Despite the contestation of meaning produced by Postmodern thinking in the West, today’s expectation of Architecture to continue to represent is overwhelming. With the flurry of pagoda-inspired skyscrapers, a bird’s nest-metaphoric stadium, patterned museums and oasis-like cities, the resurgence of ‘meaning’ in global architectural practice is everywhere. This is particularly notable in the Middle East where orientalist approaches to architecture and urban planning have become norm.
And yet, without architects’ critical engagement in the construction of (or resistance to) these various representations and the content produced, as well as a deeper investigation of the modes of representation enlisted, we are left with only caricatures and a flattening of the cultures being addressed. Especially at a moment when claims to the city as a stage for marginalized counter-narratives to be practiced are erupting everywhere and the pressures towards more pluralist and inclusive approaches to the shaping of our urban environments continue to mount, “representation becomes significant, not just as an academic or theoretical quandary, but as a political choice” (E. Said, 1988).

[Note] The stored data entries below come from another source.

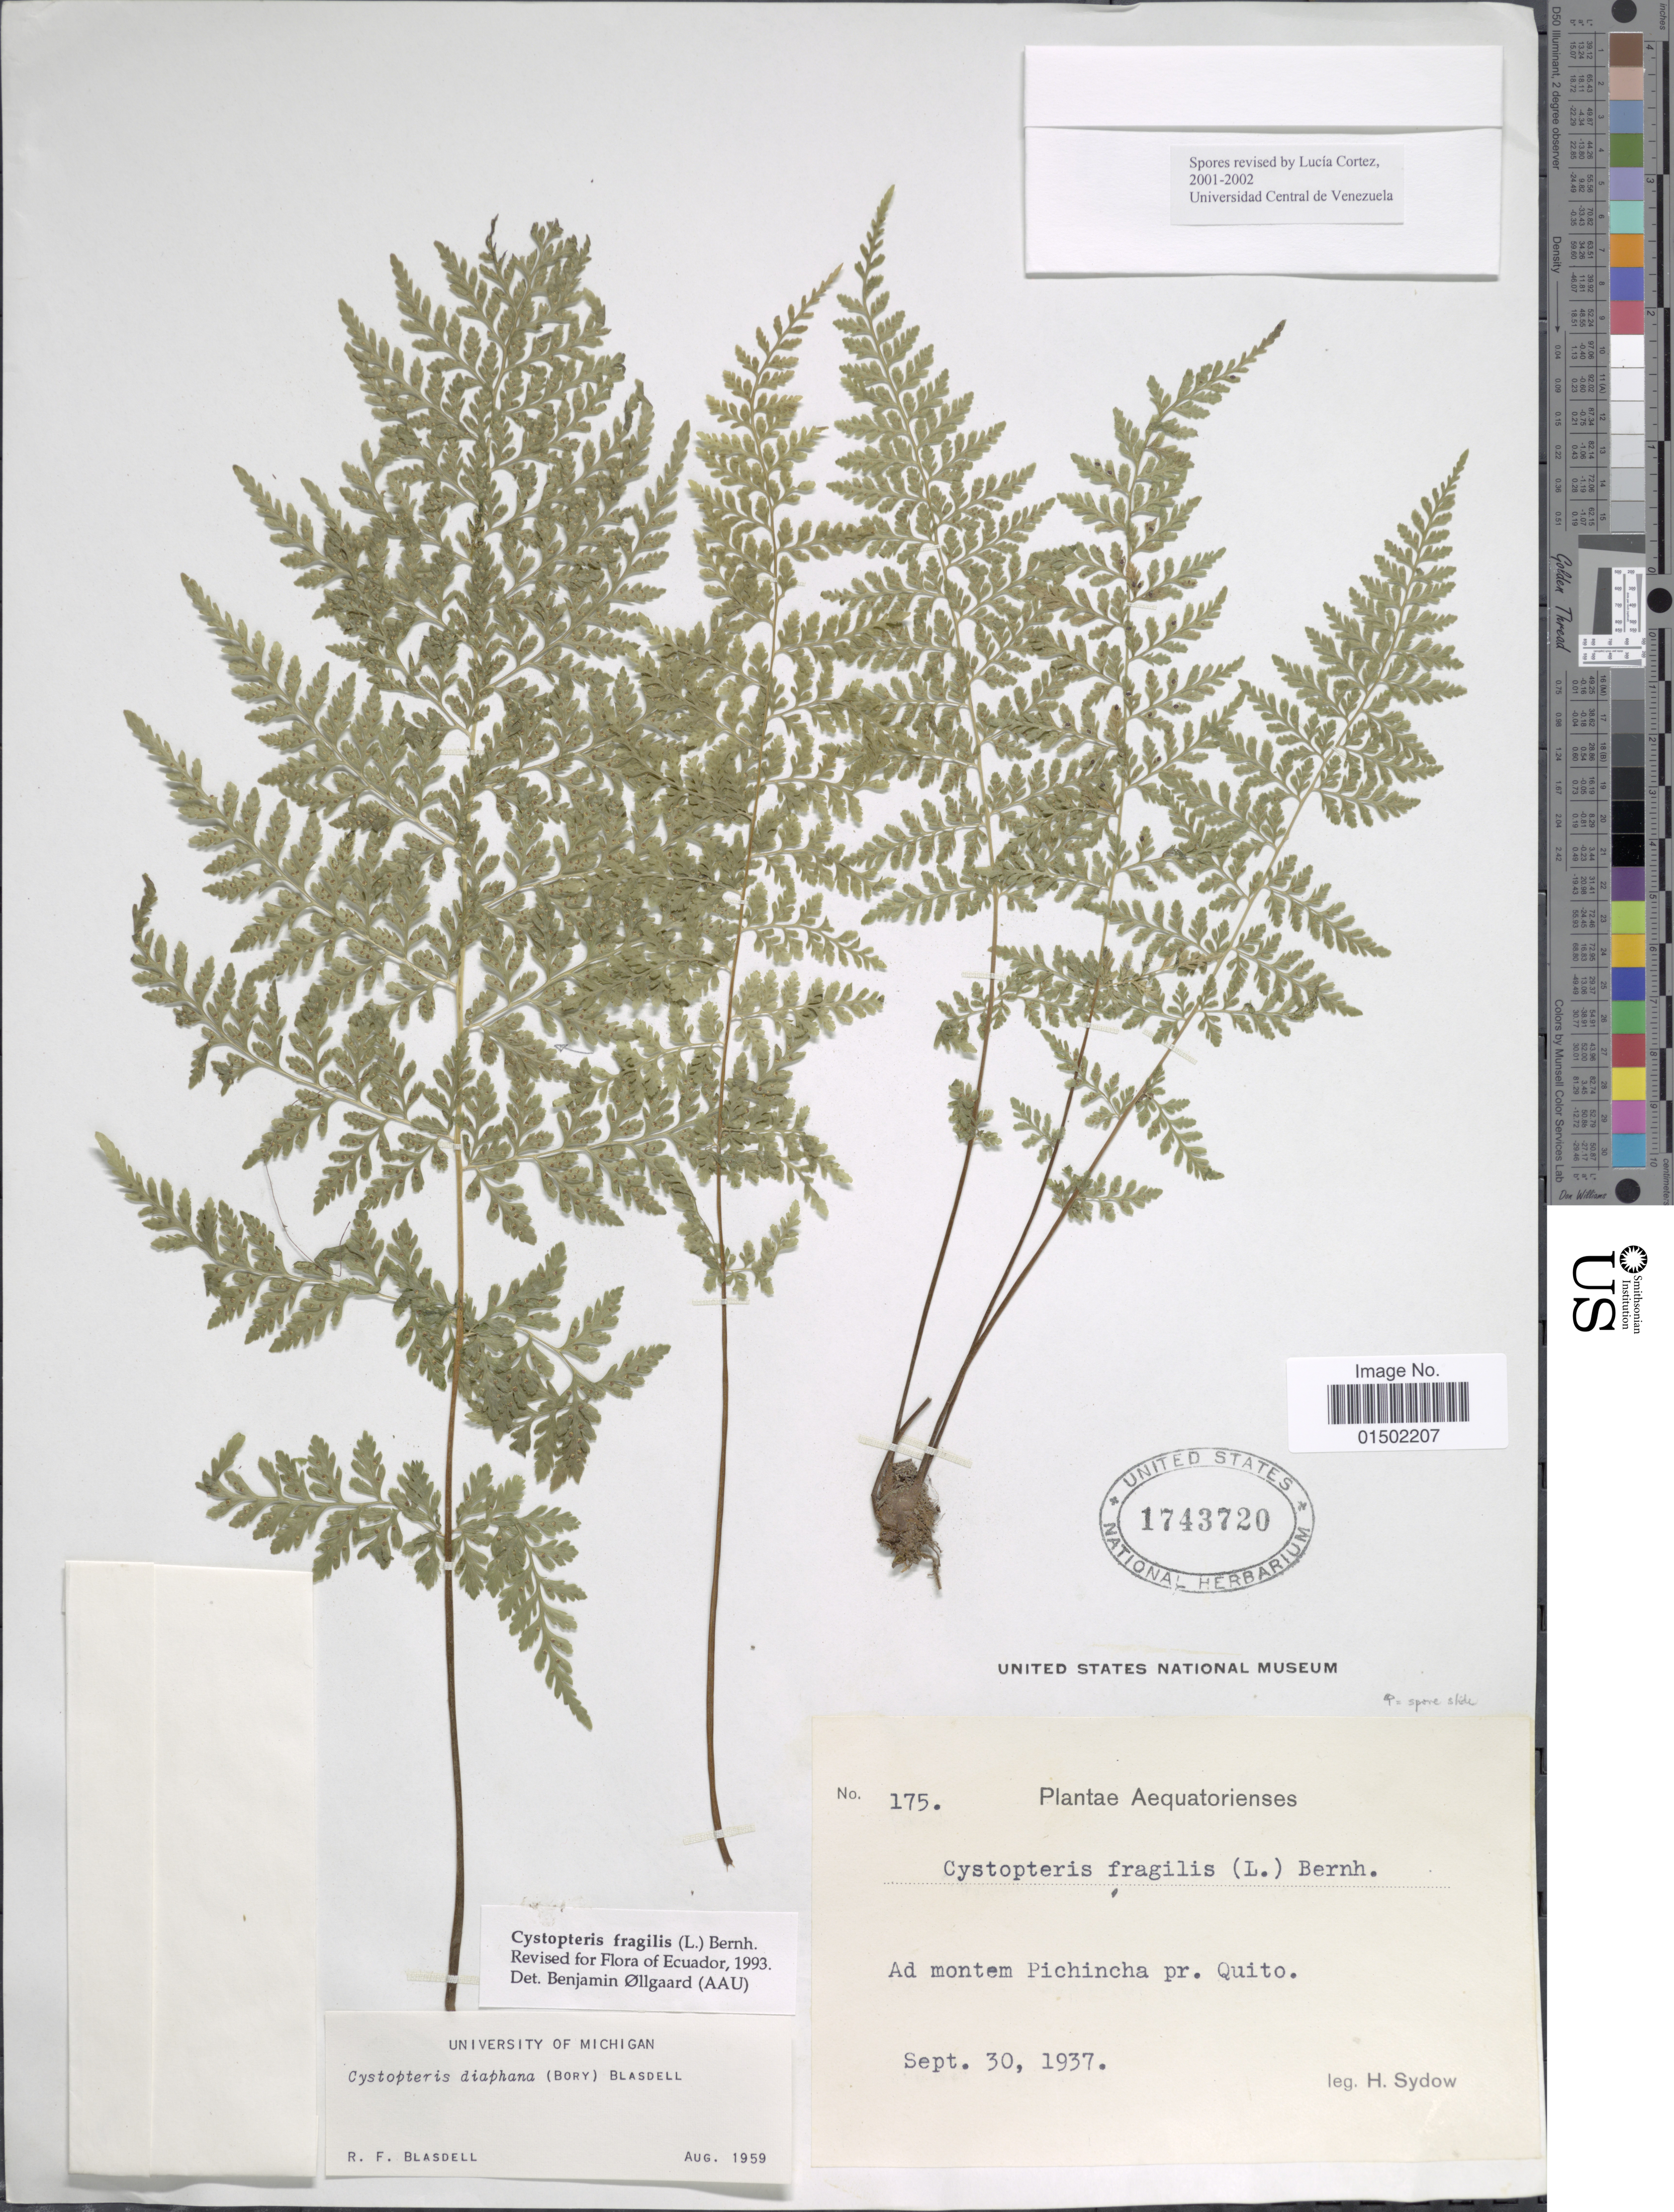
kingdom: Plantae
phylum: Tracheophyta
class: Polypodiopsida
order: Polypodiales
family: Cystopteridaceae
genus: Cystopteris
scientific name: Cystopteris diaphana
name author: (Bory) Blasdell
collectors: H. Sydow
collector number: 175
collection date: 1937-09-30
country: Ecuador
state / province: Pichincha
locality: Quito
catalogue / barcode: US 1743720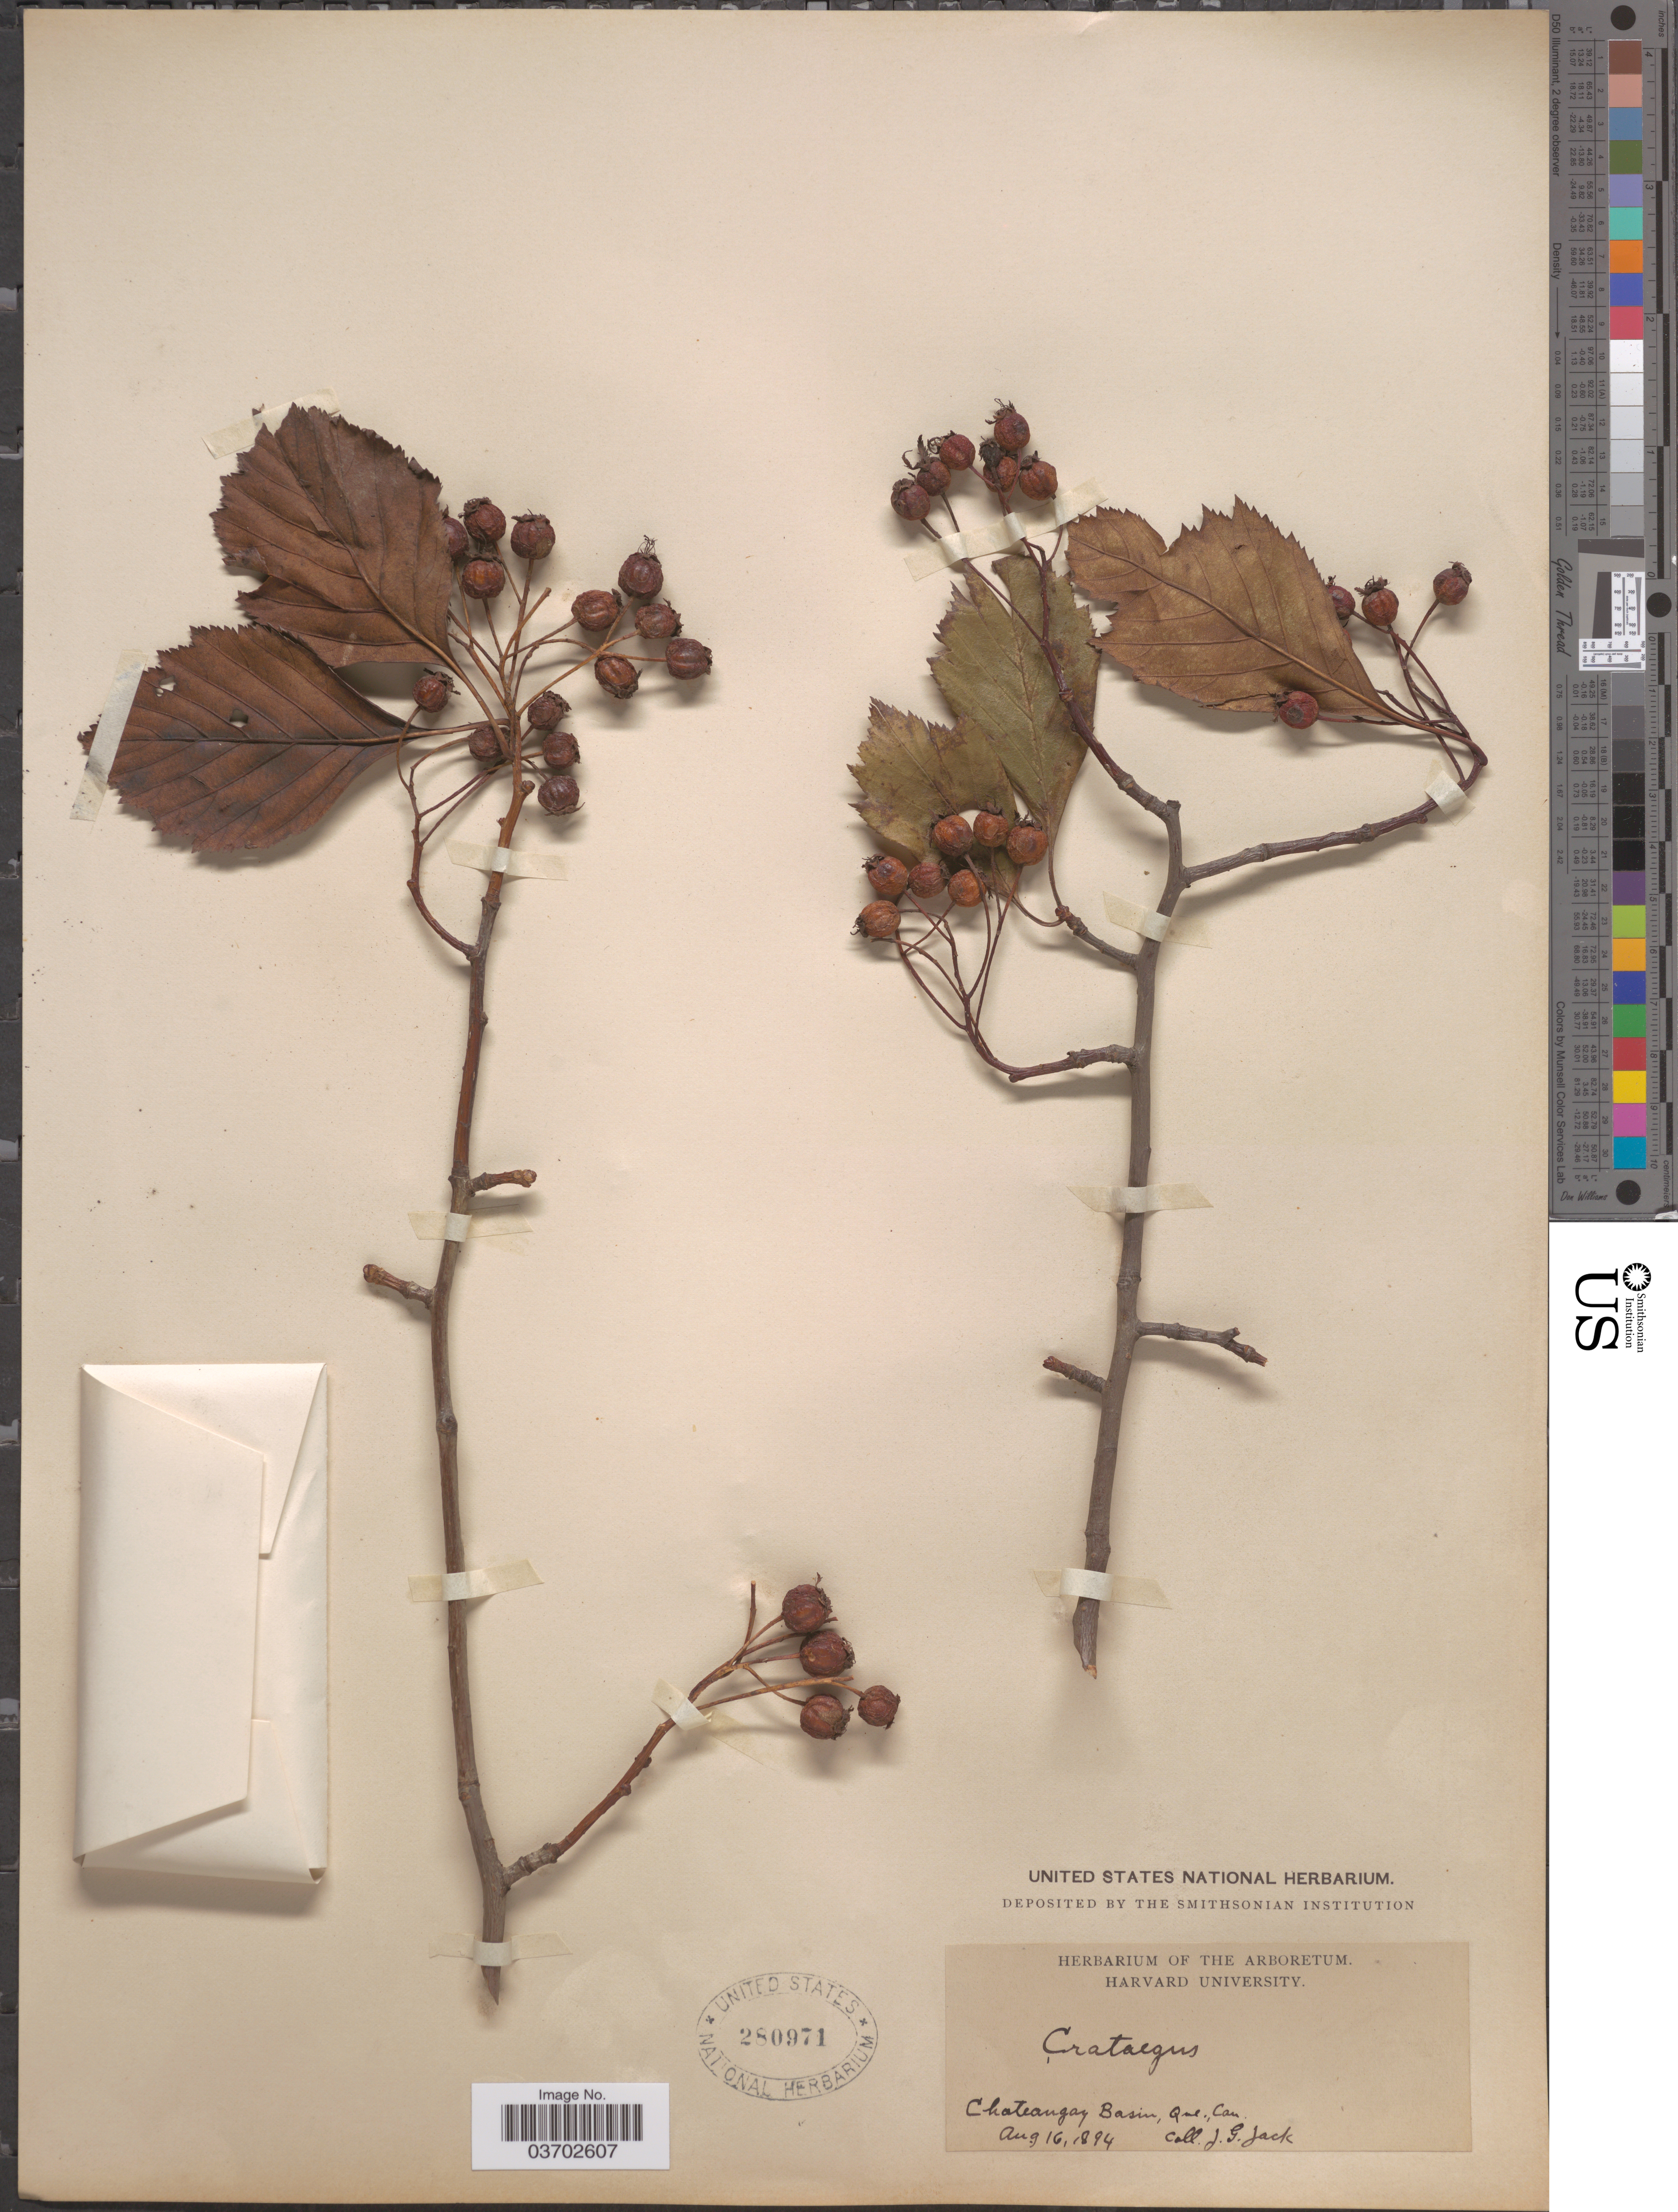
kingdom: Plantae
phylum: Tracheophyta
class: Magnoliopsida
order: Rosales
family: Rosaceae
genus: Crataegus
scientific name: Crataegus sp.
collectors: J. G. Jack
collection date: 1894-08-16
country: Canada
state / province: Quebec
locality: Chateangay Basin.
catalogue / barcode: US 280971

Taking the ‘Arab City’ and ‘Islamic Architecture’ as sites of investigation, this symposium critically engages contemporary architectural and urban production in the Middle East in an effort to move beyond reductive notions of identity, myths of authenticity, the fetishizing of tradition, or the resilience of constructed oppositions between tradition and modernity. Through the careful reframing of the region’s buildings, cities and landscapes, presentations will work towards a broadening of the architectural and urban canons with an emphasis on past intersections, contaminated models and hybrid conditions.
Finally, with the understanding that no paradigm shift in architecture happens without a shift in its mode of representation as it registers the evolution of our perceived relationship to the world, we will explore the other meaning of representation as one that has become synonymous with the ubiquitous gloss of the ‘rendering.’ Instead, we will turn to other moments in architectural history—whether 11th century Baghdad where Alhazen’s understanding of vision as measure of light turns geometric fields into a specific mode of ‘seeing,’ or MoMA’s 1988 Deconstructivist show in New York and its launching of a newly ‘destabilized’ architectural sensibility—to create the possibility of a more complex, layered and multi-dimensional approach to the question of representation in the global practice of architecture today.
International architects and scholars gathered at Wood Auditorium in Avery Hall on November 21, 2014 to investigate cultural representation, the evolution of historical cities, contemporary architectural practices, emerging urban conditions and responsive urban imaginaries in the Arab World.